2014 : WHAT SCIENTIFIC IDEA IS READY FOR RETIREMENT? [1]

gary_marcus's picture [5]
Professor of Psychology, Director NYU Center for Language and Music; Author, Guitar Zero
Big Data

No, I don't literally mean that we should stop believing in, or collecting, Big Data. But we should stop pretending that Big Data is magic. There are few fields that wouldn't benefit from large, carefully collected data sets. But lots of people, even scientists, put more stock in Big Data than they really should. Sometimes it seems like half the talk about understanding science these days, from physics to neuroscience, is about Big Data, and associated tools like "dimensionality reduction", "neural networks", "machine learning algorithms" and "information visualization".

Big Data is, without a doubt, the idea of the moment. 39 minutes ago (according to the Big Data that drive Google News), Gordon Moore (for whom Moore's law is named) "Gave Big to Big Data", MIT debuted an online course for Big Data (44 minutes ago), and Big Data was voted strategy+businesses' Strategy of the year. Forbes had an article about Big Data a few hours before that. There were 163,000 hits for a search for big+data+science.

But science still revolves, most fundamentally, around a search of the laws that describe our universe. And the one thing that Big Data isn't particularly good at is, well, identifying laws. Big Data is brilliant at detecting correlation; the more robust your data set, the better chance you have of identifying correlations, even complex ones involving multiple variables. But correlation never was causation, and never will be. All the big data in the world by itself won’t tell you whether smoking causes lung cancer. To really understand the relation between smoking and cancer, you need to run experiments, and develop mechanistic understandings of things like carcinogens, oncogenes, and DNA replication. Merely tabulating a massive database of every smoker and nonsmoker in every city in the world, with every detail about when they smoked, where they smoked, how long they lived, and how they died would not, no matter how many terabytes it occupied, be enough to induce all the complex underlying biological machinery.

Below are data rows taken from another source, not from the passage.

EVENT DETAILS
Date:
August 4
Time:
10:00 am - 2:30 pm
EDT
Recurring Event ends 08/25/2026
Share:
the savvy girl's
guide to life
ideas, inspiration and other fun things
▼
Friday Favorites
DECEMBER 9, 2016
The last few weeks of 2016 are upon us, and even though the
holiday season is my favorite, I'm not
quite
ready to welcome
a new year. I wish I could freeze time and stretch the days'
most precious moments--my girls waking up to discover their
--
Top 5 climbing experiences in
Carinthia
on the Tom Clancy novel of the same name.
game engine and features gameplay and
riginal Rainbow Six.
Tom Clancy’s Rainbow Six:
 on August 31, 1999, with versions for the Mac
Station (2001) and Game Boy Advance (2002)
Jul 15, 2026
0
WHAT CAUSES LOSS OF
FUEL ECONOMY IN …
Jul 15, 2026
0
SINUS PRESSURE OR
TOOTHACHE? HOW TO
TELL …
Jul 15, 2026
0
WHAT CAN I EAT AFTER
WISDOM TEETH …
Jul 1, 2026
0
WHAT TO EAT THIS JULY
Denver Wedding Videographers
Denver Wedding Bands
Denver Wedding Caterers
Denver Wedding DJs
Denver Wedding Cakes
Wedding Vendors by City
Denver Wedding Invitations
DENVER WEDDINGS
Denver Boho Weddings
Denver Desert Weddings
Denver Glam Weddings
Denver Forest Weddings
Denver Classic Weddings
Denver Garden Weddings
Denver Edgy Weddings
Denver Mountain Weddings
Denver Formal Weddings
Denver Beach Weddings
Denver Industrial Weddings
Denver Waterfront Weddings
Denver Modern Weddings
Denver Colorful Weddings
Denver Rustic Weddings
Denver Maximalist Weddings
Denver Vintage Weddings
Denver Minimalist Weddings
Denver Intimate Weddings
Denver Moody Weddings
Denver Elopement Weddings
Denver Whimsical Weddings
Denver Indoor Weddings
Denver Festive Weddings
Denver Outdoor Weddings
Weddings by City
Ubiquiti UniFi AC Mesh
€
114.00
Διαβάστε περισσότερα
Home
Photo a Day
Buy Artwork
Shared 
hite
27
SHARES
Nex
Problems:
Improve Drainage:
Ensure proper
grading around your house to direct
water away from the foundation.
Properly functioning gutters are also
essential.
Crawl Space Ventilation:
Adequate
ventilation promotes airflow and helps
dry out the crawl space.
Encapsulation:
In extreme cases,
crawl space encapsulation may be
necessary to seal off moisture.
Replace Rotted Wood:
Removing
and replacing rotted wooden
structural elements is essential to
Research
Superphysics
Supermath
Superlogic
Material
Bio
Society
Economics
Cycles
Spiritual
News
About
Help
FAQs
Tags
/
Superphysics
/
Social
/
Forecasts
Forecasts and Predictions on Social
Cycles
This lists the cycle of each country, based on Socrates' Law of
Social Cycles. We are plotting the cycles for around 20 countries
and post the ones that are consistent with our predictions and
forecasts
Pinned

If it makes me nervous when people in the business world put too much faith in Big Data, it makes me even more nervous to see scientists do the same. Certain corners of neuroscience have taken on an "if we build it, they will come" attitude, presuming that neuroscience will sort itself out as soon as we have enough data.

It won't. If we have good hypotheses, we can test them with Big Data, but Big Data shouldn't be our first port of call; it should be where we go once we know what are looking for.